I was thinking about phones the other day. How my cell phone has now become my computer, my news source, my communication vehicle, my weather reporter, my traffic camera, my travel map, my photo album that entertains the grandlittles, my dictionary, my research companion, my home's utility app, and my source of games like Wordle.
Which got to me thinking about when we finally cut the proverbial cord on our ‘landline’ and how odd that felt. The landline and I had been through a lot together; super-duper good news and some really awful news. When we finally gave it up, I remember feeling a lot liberated but a bit sad too. No longer would the phone ring and I’d think: That'll be Dad. (Side note: He insisted on calling our landline as he was convinced that if he called my cell phone I’d crash the car – whether I was actually driving or not.)
Which got me to thinking back much further to my young adult days after college when I lived in a rural area of Idaho and our phone line was a party line. I’d never had a party line before, so this was an interesting experience for me. On more than one occasion (okay, in reality it was more than once a week) I had to drive up the hill to the other house on our party line, pound on the door to wake someone up (they were usually drunk & passed out or hungover and passed out) and tell them to hang up their damn phone.
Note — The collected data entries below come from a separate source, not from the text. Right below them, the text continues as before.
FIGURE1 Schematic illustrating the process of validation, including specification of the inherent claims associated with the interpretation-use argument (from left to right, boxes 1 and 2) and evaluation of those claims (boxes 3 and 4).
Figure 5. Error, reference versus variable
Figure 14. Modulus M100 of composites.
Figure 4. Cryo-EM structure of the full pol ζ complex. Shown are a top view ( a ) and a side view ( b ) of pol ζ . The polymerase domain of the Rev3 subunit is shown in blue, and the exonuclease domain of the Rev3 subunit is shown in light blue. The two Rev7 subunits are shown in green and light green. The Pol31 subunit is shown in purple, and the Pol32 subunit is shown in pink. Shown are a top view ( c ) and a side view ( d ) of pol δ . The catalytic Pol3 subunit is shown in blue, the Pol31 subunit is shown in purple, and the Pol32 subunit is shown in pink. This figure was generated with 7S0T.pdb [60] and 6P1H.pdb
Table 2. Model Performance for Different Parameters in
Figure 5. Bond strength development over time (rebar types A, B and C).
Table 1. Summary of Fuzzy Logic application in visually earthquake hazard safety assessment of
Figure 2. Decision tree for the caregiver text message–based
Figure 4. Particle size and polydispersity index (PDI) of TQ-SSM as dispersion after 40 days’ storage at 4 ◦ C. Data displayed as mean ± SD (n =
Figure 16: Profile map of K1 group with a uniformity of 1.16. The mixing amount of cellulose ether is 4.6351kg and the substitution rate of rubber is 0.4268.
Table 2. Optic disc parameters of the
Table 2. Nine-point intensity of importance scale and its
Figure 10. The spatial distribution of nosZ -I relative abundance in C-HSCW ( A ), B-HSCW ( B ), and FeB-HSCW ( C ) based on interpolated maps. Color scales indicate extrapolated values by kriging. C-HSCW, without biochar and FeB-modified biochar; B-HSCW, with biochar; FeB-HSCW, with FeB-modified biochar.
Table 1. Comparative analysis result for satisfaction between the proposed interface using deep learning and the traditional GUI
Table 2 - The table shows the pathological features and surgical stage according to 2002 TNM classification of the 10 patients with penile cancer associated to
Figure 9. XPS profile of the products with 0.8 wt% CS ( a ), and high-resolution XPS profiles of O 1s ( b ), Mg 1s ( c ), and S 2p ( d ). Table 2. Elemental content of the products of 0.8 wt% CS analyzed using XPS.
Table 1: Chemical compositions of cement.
My folks could never understand why I was on the phone SO MUCH (I wasn't, per the paragraph above) as all they got was a busy signal. And being a good daughter, I never wanted them to know about the party line situation. They struggled to understand why I lived where I lived anyway, and drunk party-line neighbors might just have pushed them over the edge.
All this thinking about phones got me to laughing over a story my Mom told me. Way back when I was about 3, our phone connected to an operator. You’d pick it up, the nice operator would answer, you’d tell her the number you wanted to call, and she’d do the calling for you. Evidently, I figured all this out and would often pick up the phone and chatter away with the very nice and patient operator. One day, the very nice and patient operator called my Mom and asked her to put the phone up higher away from my reach as I had taken to calling and saying ‘Hi Nice Lady’, chattering away, and then keeping her line open when she needed it for other people.
Hmmmmm … and all this thinking got me to realizing that perhaps my 3-year -old self, who tied up the phone line in my hometown, might have been victim of a little Karma as an adult when I had a party line of my own and neighbors who tied up MY line.
Coming full circle to all this phone thinking – it’s mind boggling to me how we’ve gone from an operator who connected us to someone else, to a cell phone that literally connects us to the rest of the world. Technology is pretty darn amazing when you think about it.
Oh, and hey. Enough about the old days. Gotta run now ... I think it’s that time of day where I tackle my phone's Wordle game.